Work required:
Among the entries, how many lines hold the word "immunohistochemistry"? Respond with that number only.

Supplied entries:
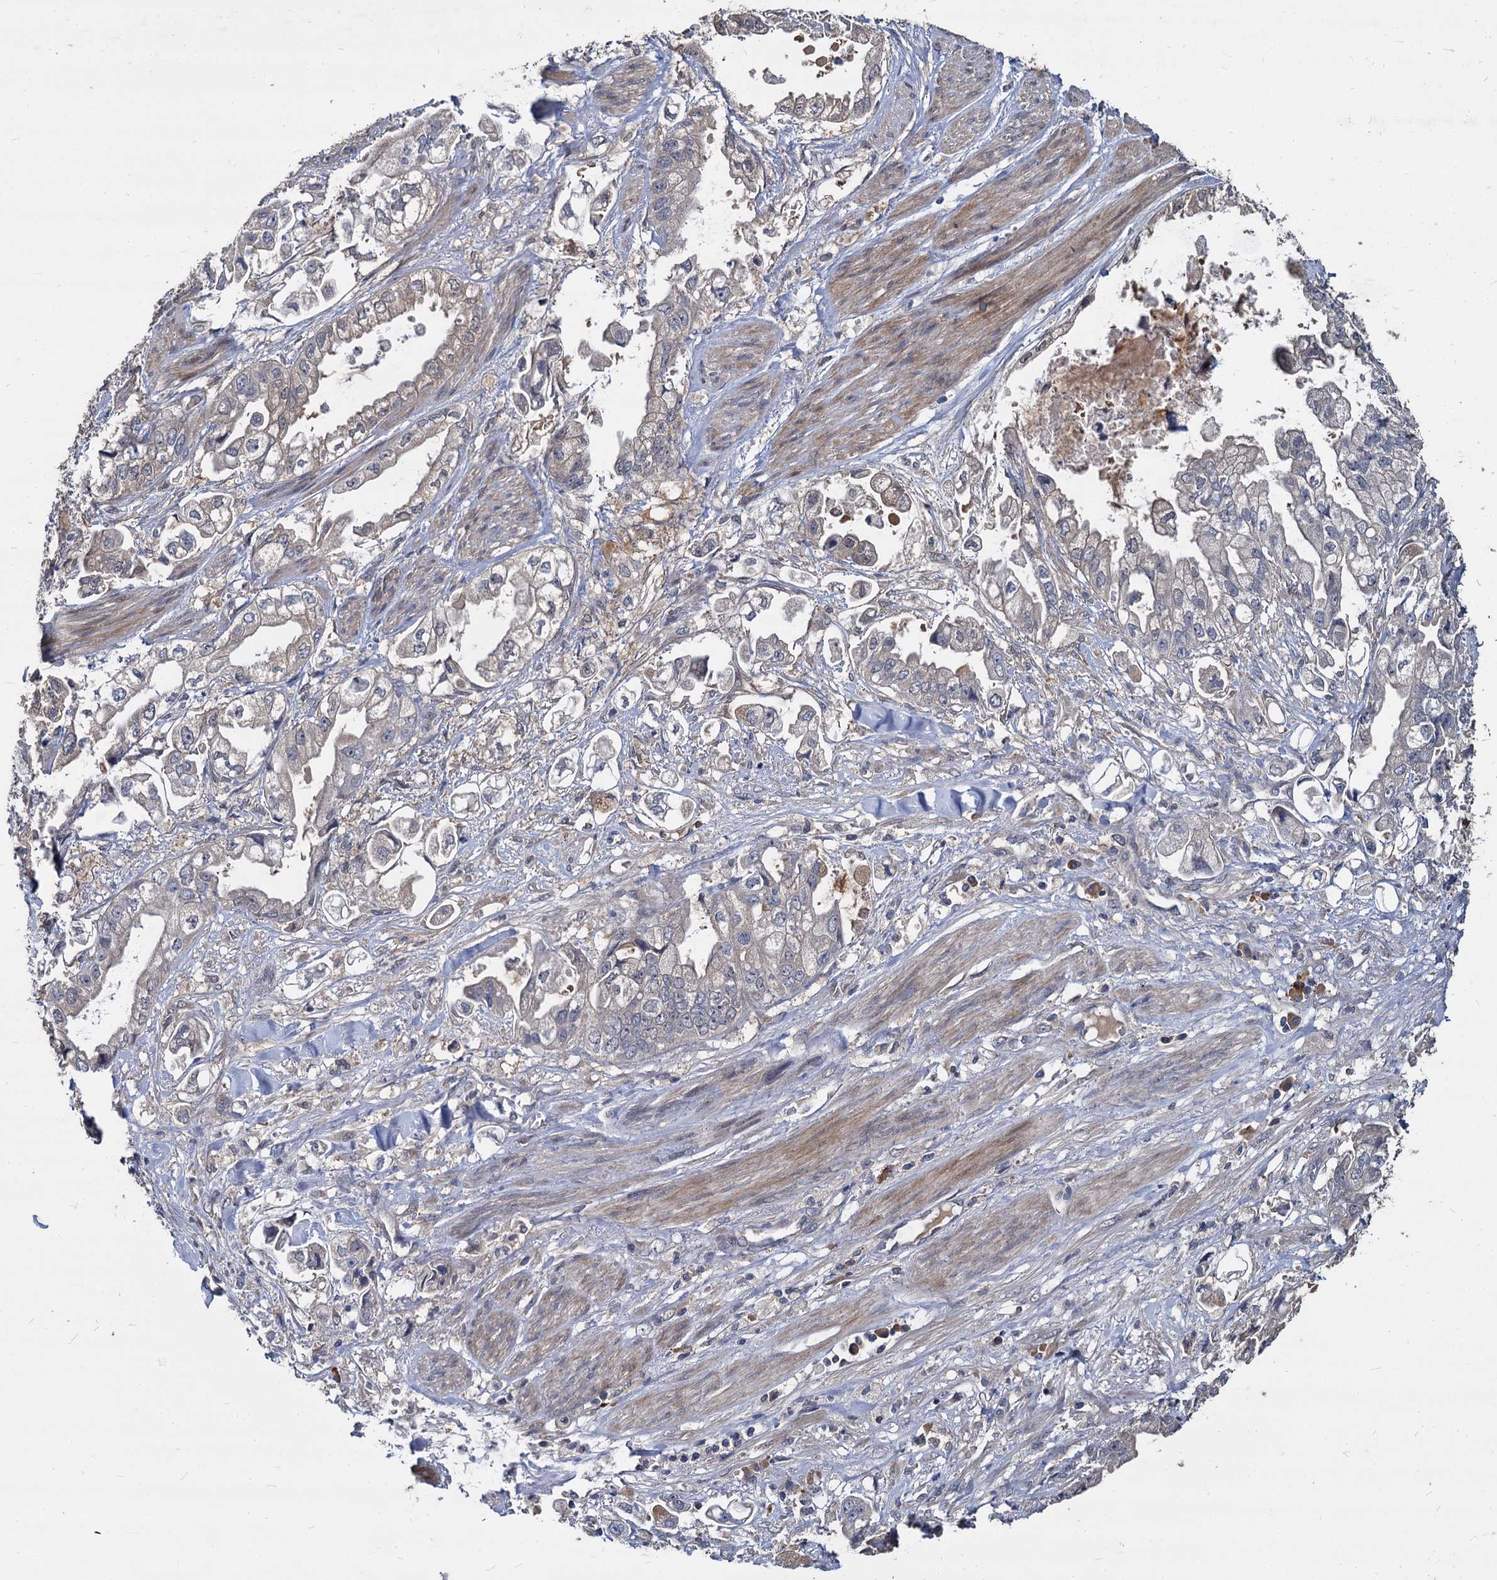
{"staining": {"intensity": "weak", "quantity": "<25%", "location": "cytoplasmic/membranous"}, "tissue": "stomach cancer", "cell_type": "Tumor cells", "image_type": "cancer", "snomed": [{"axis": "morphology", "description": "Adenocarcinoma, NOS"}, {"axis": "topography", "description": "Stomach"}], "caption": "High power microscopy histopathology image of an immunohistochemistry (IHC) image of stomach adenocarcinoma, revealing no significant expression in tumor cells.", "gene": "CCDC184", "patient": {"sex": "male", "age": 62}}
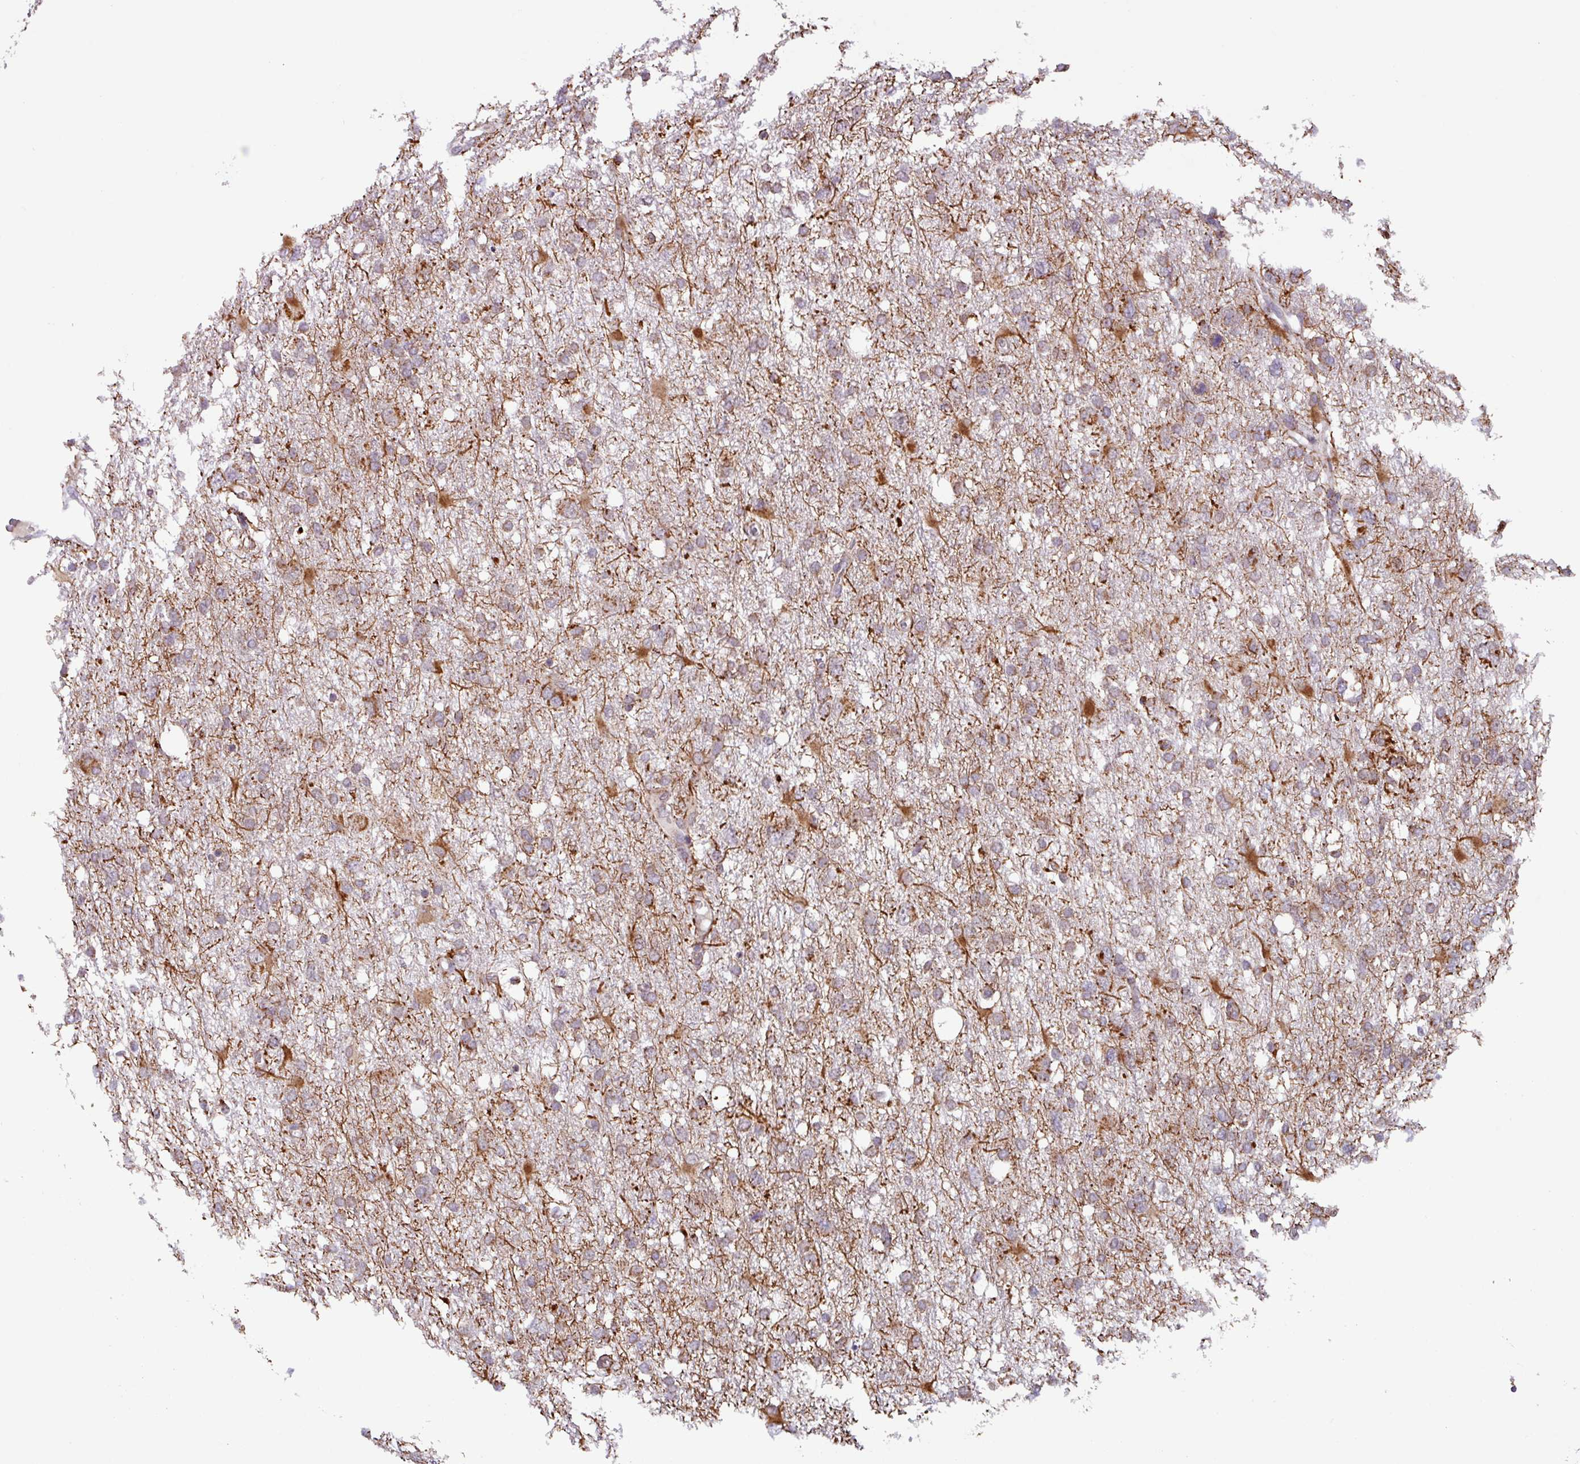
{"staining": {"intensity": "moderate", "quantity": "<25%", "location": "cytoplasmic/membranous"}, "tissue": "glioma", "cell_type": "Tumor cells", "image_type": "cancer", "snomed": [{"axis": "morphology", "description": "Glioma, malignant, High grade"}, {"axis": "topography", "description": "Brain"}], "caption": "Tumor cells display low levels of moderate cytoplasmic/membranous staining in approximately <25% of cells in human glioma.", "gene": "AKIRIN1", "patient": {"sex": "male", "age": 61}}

* * *

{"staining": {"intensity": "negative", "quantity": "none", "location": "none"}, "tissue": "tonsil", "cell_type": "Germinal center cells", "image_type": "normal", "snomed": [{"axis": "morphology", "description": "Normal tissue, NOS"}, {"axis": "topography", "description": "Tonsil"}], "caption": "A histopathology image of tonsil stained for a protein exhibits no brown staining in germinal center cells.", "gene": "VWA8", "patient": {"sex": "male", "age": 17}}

--

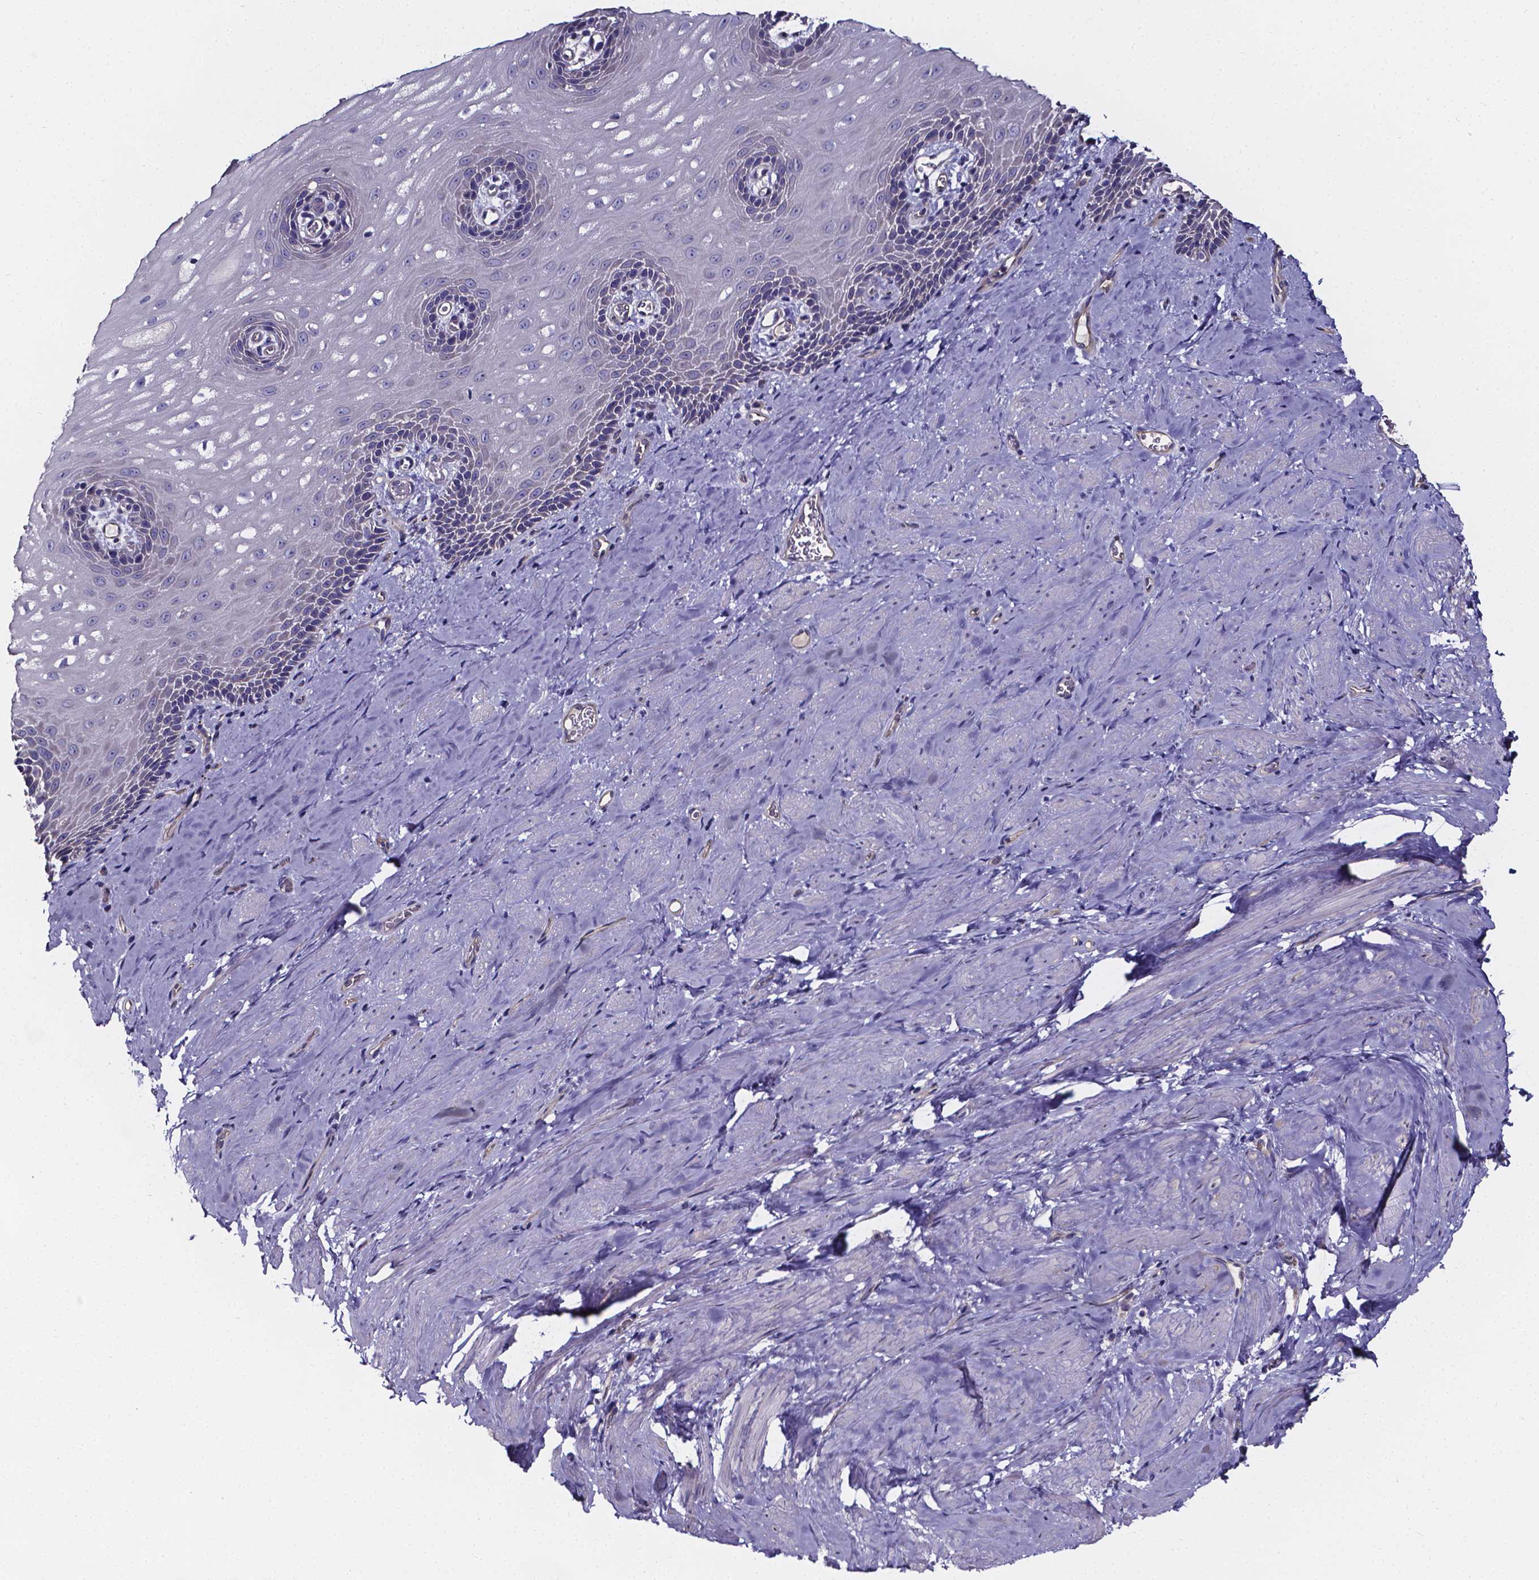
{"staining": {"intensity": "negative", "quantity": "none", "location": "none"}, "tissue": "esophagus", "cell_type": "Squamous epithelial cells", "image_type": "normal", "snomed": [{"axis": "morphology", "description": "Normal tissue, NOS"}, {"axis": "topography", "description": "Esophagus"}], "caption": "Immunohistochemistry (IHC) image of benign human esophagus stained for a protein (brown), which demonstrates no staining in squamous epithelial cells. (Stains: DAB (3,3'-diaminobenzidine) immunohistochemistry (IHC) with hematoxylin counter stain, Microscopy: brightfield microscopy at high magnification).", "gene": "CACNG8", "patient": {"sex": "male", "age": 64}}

Result of the exercise:
2